All the guides tell us to use float4. I'd even thought that I'd done testing in the past that said that float4's were more efficient than floats. So, I was somewhat surprised when I ran a simple vector test with the two kernels shown here over a set of 4M element vectors. vector_add was the faster of the two operations.

For a fullblown tarball with test code and all the right stuff, take a look at

http://www.bigncomputing.org/Big_N_Computing/Test_Programs_files/vec4_test.tgz

My results: (see the README file)

vector_add took (typically) 630e-6 sec per 4M element sum vs. ~820e-6 sec for vector_add4

__kernel void vector_add(__global const float * a, __global const float * b, __global float * c) { uint tid = get_global_id(0); c[tid] = a[tid] + b[tid]; } __kernel void vector_add4(__global const float4 * a, __global const float4 * b, __global float4 * c) { uint tid = get_global_id(0); // unroll the loop 4 times. So launch vecsize/4 threads. c[tid] = a[tid] + b[tid]; }

As a rule of thumb with HD5870 (which you are apparently using) there are 10 ALU cycles available per single 128-bit result written to memory. (HD5850, HD5770 etc. are the same and older GPUs like HD4870/HD4850 are also the same.)

Your scalar kernel chooses to write 32-bits instead of 128-bits, so in this case the kernel spends 10 cycles to write 32-bits.

Put naively, there's 100 FLOP per 128-bit write available - 10 cycles * 5-way VLIW * 2 FLOP. Your scalar kernel is doing 1 FLOP per 128-bit write (with 96-bits wasted) and your vector kernel is doing 4 FLOP per 128-bit write.

Obtaining the global work item ID will add some overhead.

So in both cases the kernel is not ALU bound. You can check this by obtaining the ISA for your kernel. Since you don't have Visual Studio 2008 you're forced to do this using GPU_DUMP_DEVICE_KERNEL - I presume this works.
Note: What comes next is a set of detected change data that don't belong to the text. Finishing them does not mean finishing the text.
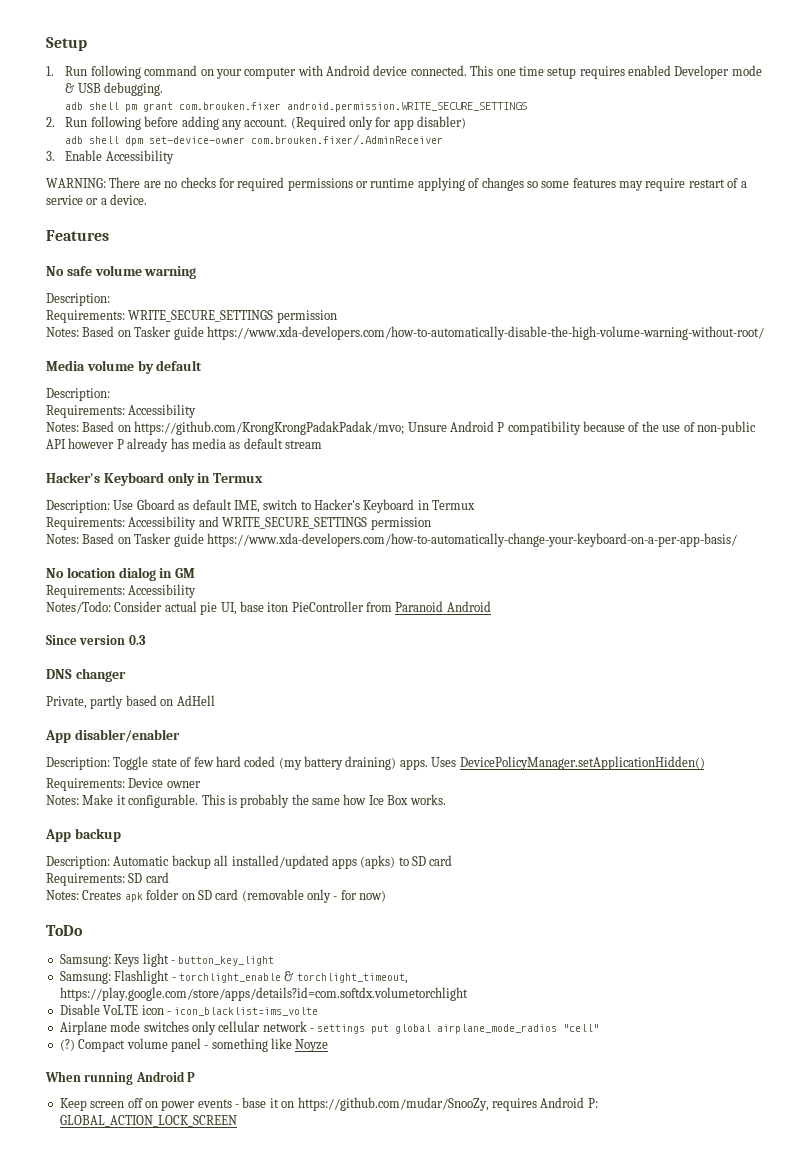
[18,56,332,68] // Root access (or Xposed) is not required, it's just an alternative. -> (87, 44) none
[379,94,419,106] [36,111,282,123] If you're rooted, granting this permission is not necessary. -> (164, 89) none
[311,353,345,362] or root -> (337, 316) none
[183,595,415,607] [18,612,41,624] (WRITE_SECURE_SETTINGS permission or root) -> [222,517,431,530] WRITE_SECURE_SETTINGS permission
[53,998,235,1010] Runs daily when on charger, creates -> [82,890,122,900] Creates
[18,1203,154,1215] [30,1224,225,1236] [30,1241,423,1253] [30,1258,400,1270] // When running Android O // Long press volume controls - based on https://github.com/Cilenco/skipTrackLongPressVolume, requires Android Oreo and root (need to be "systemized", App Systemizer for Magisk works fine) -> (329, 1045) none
The ISA will have less than 10 ALU cycles. (I haven't actually checked this, to be honest - I'm betting compilation of these simple kernels isn't unspeakably terrible).
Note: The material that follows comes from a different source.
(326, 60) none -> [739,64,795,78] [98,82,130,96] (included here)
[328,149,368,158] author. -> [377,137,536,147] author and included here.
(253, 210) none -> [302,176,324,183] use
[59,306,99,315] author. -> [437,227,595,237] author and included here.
In general when a GPU is not ALU bound it's bound by input rate, output rate, bandwidth or other more involved things.

One of those more involved things is the spin-up and spin-down rates for the GPU.

Workgroups on the GPU are created sequentially (not strictly true for HD5870 - but not material here).

The GPU can only create one workgroup every 2 cycles - this is because rasterisation is what generates workgroups and their work items, and rasterisation runs at the rate of 32 work items per cycle. This means that after 10 cycles only 5 workgroups have started work on the kernel. And every 10 cycles 5 workgroups will finish working on the kernel.

So you can see the problem here: the GPU's SIMD cores are basically idle. 20 SIMD cores are twiddling their thumbs as the GPU is only allocating work for all cores every 40 cycles but each core can complete each work group in 10 cycles (excluding the latency for fetching from a and b).

I'm not aware of the method of allocation of workgroups. Does the GPU attempt to fill one SIMD with workgroups before moving onto allocating work for the next SIMD? Or, does the GPU allocate successive workgroups to successive SIMDS?

The devil is in the detail here as throughput is also affected by latency-hiding and cache-reuse factors. With the hundreds of cycles of worst-case latency for fetches from a and b and the lack of arithmetic intensity in the kernel to soak up these latencies, you can start to see how the pattern of workgroup allocation to cores affects throughput.

And, of course, the 4-fold difference in workgroup count between the two kernels is also another variable. The scalar kernel requires 62,500 workgroups, while the vector version requires 15,625. There's two different memory access patterns seen here so cache re-use and general latency hiding will differ.

To be honest I'm surprised scalar is faster, but the overall arithmetic intensity is so mind-bogglingly low that performance is a crap-shoot.

Performance in this case is dominated by cache access patterns and that's mostly dominated by the pattern of workgroup allocation to cores and that's a function of the count of workgroups and the time a workgroup spends in a core (10 cycles to compute a+b plus some random time spent waiting for a and b to be fetched).